There is very little information about our painter, as he sadly passed away very young, probably before reaching the age of 40.
 
It is thought that he was the brother of two other painters from Antwerp, who also moved to London circa 1719:
- Joseph van Aken (Antwerp probably 1699 – 1749 London), who after some time spelt his last name differently, having anglicised it to van Aken.
- Alexander van Haecken (Antwerp 1701 – died at the end of 1757 or the very start of 1758 London), who became an assistant of Joseph, and who was also active as a mezzotint engraver.
Both Joseph and Alexander lived and worked together.

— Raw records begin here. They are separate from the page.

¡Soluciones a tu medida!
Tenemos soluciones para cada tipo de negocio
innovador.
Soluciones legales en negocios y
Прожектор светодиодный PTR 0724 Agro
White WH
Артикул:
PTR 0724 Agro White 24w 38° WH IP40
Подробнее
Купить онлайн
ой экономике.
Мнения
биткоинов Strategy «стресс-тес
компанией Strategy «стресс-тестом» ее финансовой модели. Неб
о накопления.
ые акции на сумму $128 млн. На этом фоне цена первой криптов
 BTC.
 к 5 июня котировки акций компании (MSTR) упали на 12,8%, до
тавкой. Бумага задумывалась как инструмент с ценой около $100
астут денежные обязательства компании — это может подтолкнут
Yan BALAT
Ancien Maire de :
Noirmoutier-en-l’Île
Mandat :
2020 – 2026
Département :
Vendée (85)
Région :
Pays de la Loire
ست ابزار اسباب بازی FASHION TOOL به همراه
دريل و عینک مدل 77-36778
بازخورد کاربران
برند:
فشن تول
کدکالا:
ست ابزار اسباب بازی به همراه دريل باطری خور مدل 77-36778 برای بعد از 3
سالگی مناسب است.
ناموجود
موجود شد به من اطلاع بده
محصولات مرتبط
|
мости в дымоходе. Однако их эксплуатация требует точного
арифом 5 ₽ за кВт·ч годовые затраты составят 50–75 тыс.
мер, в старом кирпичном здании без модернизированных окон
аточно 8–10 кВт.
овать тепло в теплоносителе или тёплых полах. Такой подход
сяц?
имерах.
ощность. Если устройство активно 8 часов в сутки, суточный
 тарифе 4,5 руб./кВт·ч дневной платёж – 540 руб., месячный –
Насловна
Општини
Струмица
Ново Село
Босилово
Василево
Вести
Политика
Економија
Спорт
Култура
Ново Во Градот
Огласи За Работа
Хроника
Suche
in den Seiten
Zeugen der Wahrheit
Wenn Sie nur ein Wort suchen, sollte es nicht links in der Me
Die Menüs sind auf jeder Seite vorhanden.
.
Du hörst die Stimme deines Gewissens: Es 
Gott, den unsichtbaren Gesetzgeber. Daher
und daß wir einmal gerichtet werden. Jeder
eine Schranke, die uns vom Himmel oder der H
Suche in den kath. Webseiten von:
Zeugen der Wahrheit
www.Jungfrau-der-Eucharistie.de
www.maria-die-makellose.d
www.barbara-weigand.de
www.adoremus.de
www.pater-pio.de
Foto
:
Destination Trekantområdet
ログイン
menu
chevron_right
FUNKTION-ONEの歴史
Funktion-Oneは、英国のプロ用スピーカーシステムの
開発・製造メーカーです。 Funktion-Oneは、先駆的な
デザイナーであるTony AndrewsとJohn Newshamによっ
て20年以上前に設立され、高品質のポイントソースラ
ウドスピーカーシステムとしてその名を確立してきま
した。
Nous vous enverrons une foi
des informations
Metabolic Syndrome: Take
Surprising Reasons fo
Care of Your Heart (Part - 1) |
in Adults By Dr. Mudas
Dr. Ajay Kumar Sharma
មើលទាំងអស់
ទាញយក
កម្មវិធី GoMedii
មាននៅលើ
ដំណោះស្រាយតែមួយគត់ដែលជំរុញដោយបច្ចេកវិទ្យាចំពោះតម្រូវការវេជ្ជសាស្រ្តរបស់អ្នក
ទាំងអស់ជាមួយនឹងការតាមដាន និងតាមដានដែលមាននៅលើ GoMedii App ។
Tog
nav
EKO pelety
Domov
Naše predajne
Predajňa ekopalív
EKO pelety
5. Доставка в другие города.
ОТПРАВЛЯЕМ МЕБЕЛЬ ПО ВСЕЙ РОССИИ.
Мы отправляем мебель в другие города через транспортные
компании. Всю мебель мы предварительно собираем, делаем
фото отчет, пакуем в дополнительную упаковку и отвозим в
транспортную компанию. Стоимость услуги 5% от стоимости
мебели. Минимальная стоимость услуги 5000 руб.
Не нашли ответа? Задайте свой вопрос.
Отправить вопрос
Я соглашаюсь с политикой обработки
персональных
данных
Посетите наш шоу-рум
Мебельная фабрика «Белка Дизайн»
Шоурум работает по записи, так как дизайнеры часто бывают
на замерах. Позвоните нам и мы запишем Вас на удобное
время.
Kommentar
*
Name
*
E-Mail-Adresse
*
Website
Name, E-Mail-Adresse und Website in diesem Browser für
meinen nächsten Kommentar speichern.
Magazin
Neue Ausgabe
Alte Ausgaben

Joseph was the most important painter of the three. In London Joseph had started painting pleasantly animated bourgeois interiors in subdued tonalities. But soon he specialised into an English novelty, conversation pieces: informal, but elegant group portraits in sophisticated colours of families or friends set in a domestic interior or more often in a garden setting. From circa 1735 onwards Joseph van Aken became best known as the top drapery painter of his age. He would paint the pose and the clothes of a figure, the portraitists he worked for completed the face and the hands. After his death, aged 50, Joseph’s brother, Alexander, took over this task as drapery painter for another ten years.
 
Many Flemish artists moved in those days to London, where a thriving art market developed: the landscape painter Peter Tillemans in 1708, his brother-in-law the still-life painter Peter Casteels III around 1717, the genre scene painter Peter Angellis circa 1719, the conversation piece specialist Joseph Francis Nollekens in 1733.
 
It is not known when exactly Arnoldus van Aken came to London.
During the year 1725/1726 he became Master in the Painter’s Guild of his birthplace Antwerp. He joined the Guild as a so-called ‘wine master’, indicating his father had also been a Master in the same Guild.
 
The British Museum in London holds eleven engravings, all signed ‘Arnold Vanhaecken’:
- ten form a series of fish still lifes (circa 1734/36);
- the eleventh shows a view of Billingsgate fish market (1736).
 
About our painting
 
A hunter with a riffle is flirting with a sumptuously dressed lady. At her feet we see the spoils of the hunt. At the top of the painting stands a marble statue of the Roman goddess of the hunt Diana (known as Artemis to the Greeks), carrying her bow in her right hand. 
 
There are only two paintings known by our painter. Both are so-called conversation pieces: animated family portraits in a terrace setting outside a country house. 
This new type of a combined genre scene - portrait painting was probably introduced in Britain by Philippe Mercier (1689 – 1760), a German painter whose family was of French Huguenot origin; he had been strongly influenced by the small-scale paintings of Antoine Watteau. 
 
Why should you buy this painting?
 
Because this happy scene shows the life of the prosperous elite during the early Georgian times.